Nebraska abortion law fight to resume in January
Special session didn’t have enough legislative support
OMAHA, Neb. (WOWT) - A unicameral legislature divided over Nebraska’s abortion laws will take up the issue in January after Governor Pete Ricketts released a statement Monday explaining why there will not be a special session in Lincoln to address the divisive issue.
Ricketts did not speak to the media, but in a statement said he found the decision to delay attempts to tighten the state’s abortion laws as “deeply saddening.”
“We are particularly disappointed in Sen. John Stenner and Sen. Robert Hilkemann, who voted in this last session for LB 933 but chose to leave us and basically indicate they will not maintain their polite commitment to strike more restrictive measures on abortion in a special session,” Nebraska Right to Life executive director Sandy Danek said.
As it turns out, coalitions on both sides of the issue aimed to call the decision a victory.
“We at the ACLU and our coalition partners are very encouraged by the announcement (that there will be no special session),” American Civil Liberties Union legal and policy counsel Scout Richter said. “What it really means is that so many Nebraskans who have gotten engaged on this issue from all across the state and have contacted their state senators and sent emails and really made their positions clear, that their voices are being heard.”
“Nebraska Right to Life has seen a record number of pro-life candidates enter this race and we will be working very hard getting out our voter guides that reflect who the pro-life candidates are, and working throughout the state to get the votes we need to get a stronger pro-life unicameral,” Danek said. “We have stood hard and fast in doing what we need to do to save lives, both for the woman and the child in the womb, and we will stand up for that challenge and will not fail.”
As several other states have quickly acted since the fall of Roe v.
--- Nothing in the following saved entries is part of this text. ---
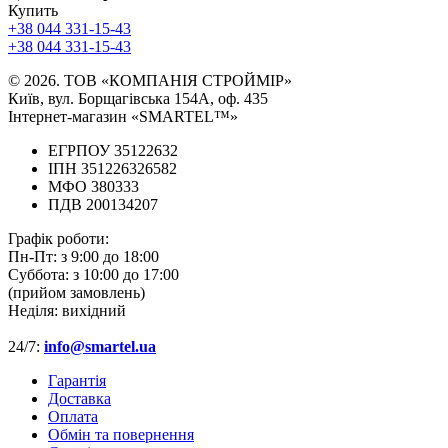
Купить
+38 044 331-15-43
+38 044 331-15-43
© 2026. ТОВ «КОМПАНІЯ СТРОЙМІР»
Київ, вул. Борщагівська 154А, оф. 435
Інтернет-магазин «SMARTEL™»
ЕГРПОУ 35122632
ІПН 351226326582
МФО 380333
ПДВ 200134207
Графік роботи:
Пн-Пт:
з 9:00 до 18:00
Суббота:
з 10:00 до 17:00
(прийом замовлень)
Неділя:
вихідний
24/7:
info@smartel.ua
Гарантія
Доставка
Оплата
Обмін та повернення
Wade to pass laws restricting a woman’s right to abortion access. In Nebraska, however, lawmakers failed in the most recent session to do so, underscoring a passionate divide in the state. The issue will continue to be played out at the ballot box in November and on the floor in January.
“They’re afraid of the issue now that we don’t have Roe v. Wade as a backstop,” Sen. Megan Hunt of Omaha’s 8th District said. “Anti-abortion lawmakers don’t want to go there, because abortion bans are not popular with Nebraskans, and Nebraskans are starting to see what a post-Roe country looks like, and they understand that it’s wrong to come between a patient and her doctor.”
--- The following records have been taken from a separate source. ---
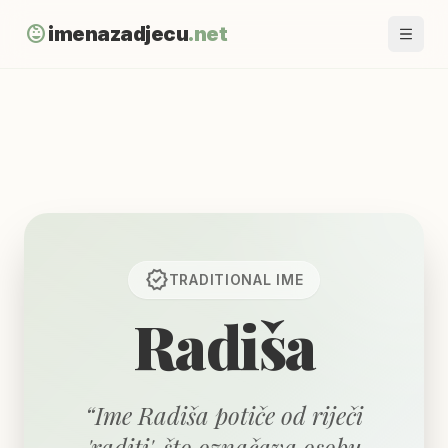
child_care
imenazadjecu
.net
verified
TRADITIONAL
IME
Radiša
“
Ime Radiša potiče od riječi
'raditi', što označava osobu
“I think what people are understanding now in a post-Roe world is that there really is no role for government in the patient-doctor relationship,” Women’s Fund of Omaha policy director Dr. Erin Feichtinger said. “One of the most important life decisions we will ever make is when to become a parent, and there really is no place and no room for lawmakers to be involved in what is ultimately a deeply personal decision for each person and each family and I think the majority of Nebraskans understand.”
The Nebraska Family Alliance and Nebraska Catholic Conference also released statements in response to the decision not to hold a special session.